The racialization of US Public Health: A paradox of the modern state


Cloos, P. (2015)

Cultural Studies? Critical Methodologies

15(5) | 379-386

The use of the category “race/ethnicity” intensified in the field of U.S. Public Health following the Clinton administration’s announcement of a budget increase for research focusing on ethnic and racial disparities in health. This article discusses the ways in which racialized difference is produced and represented as an object of knowledge and regulated by discursive practices in public health documents from U.S. federal government offices and a major public health journal published between 2001 and 2013. Races are approached, following Foucault’s proposition, as the product of racism, a technology of power of the modern State that consists of fragmenting humanity to permit colonizations. Thus, “race” has been established within the discourse to mark difference. Racism has developed concomitantly with the affirmation of power over life aimed at ruling out bodies and populations through public health practices, among others. The results suggest that the discourse on race varies throughout time.
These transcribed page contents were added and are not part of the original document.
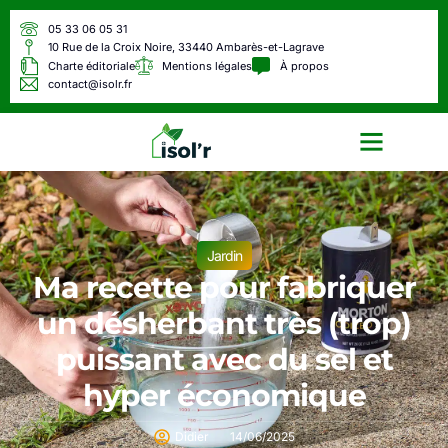
05 33 06 05 31
10 Rue de la Croix Noire, 33440 Ambarès-et-Lagrave
Charte éditoriale
Mentions légales
À propos
contact@isolr.fr
Écologie & Énergie
Jardin
Ma recette pour fabriquer
un désherbant très (trop)
puissant avec du sel et
hyper économique
Didier
14/06/2025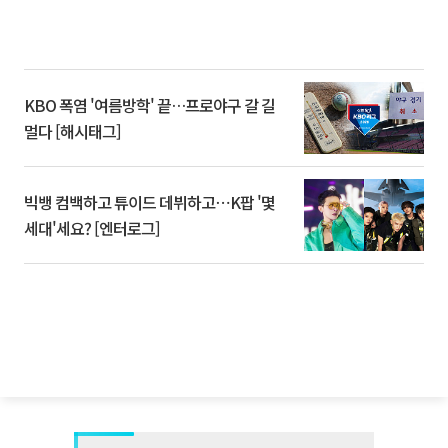
KBO 폭염 '여름방학' 끝…프로야구 갈 길
멀다 [해시태그]
빅뱅 컴백하고 튜이드 데뷔하고⋯K팝 '몇
세대'세요? [엔터로그]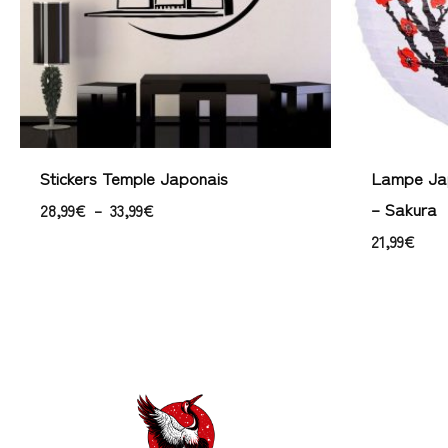
Stickers Temple Japonais
Lampe Jap
– Sakura
28,99
€
–
33,99
€
21,99
€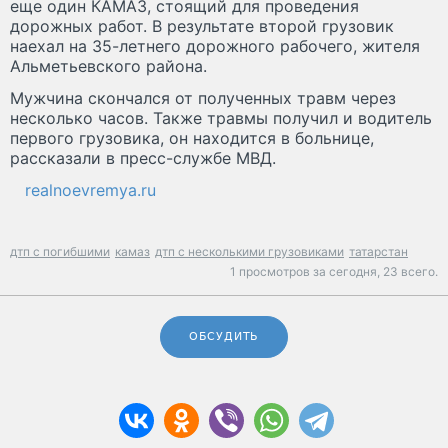
еще один КАМАЗ, стоящий для проведения
дорожных работ. В результате второй грузовик
наехал на 35-летнего дорожного рабочего, жителя
Альметьевского района.
Мужчина скончался от полученных травм через
несколько часов. Также травмы получил и водитель
первого грузовика, он находится в больнице,
рассказали в пресс-службе МВД.
realnoevremya.ru
дтп с погибшими
камаз
дтп с несколькими грузовиками
татарстан
1 просмотров за сегодня,
23 всего.
ОБСУДИТЬ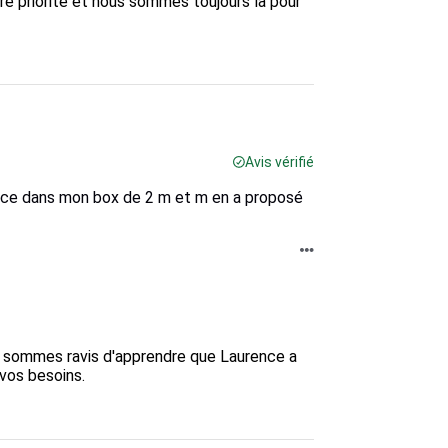
tre priorité et nous sommes toujours là pour 
Avis vérifié
ace dans mon box de 2 m et m en a proposé
s sommes ravis d'apprendre que Laurence a 
os besoins.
They indicate the relative permanence of a racialized regime of representation that consists of identifying, situating, and opposing subjects and groups based on standardized labels. This regime constitutes an ensemble of representational practices, which, together with disciplinary techniques and the use of culture as an idea, lead to the characterization and formation of racialized objects and stereotypes. These operations tend, together with medicalization and culturalization, to naturalize difference and constitute racial identities.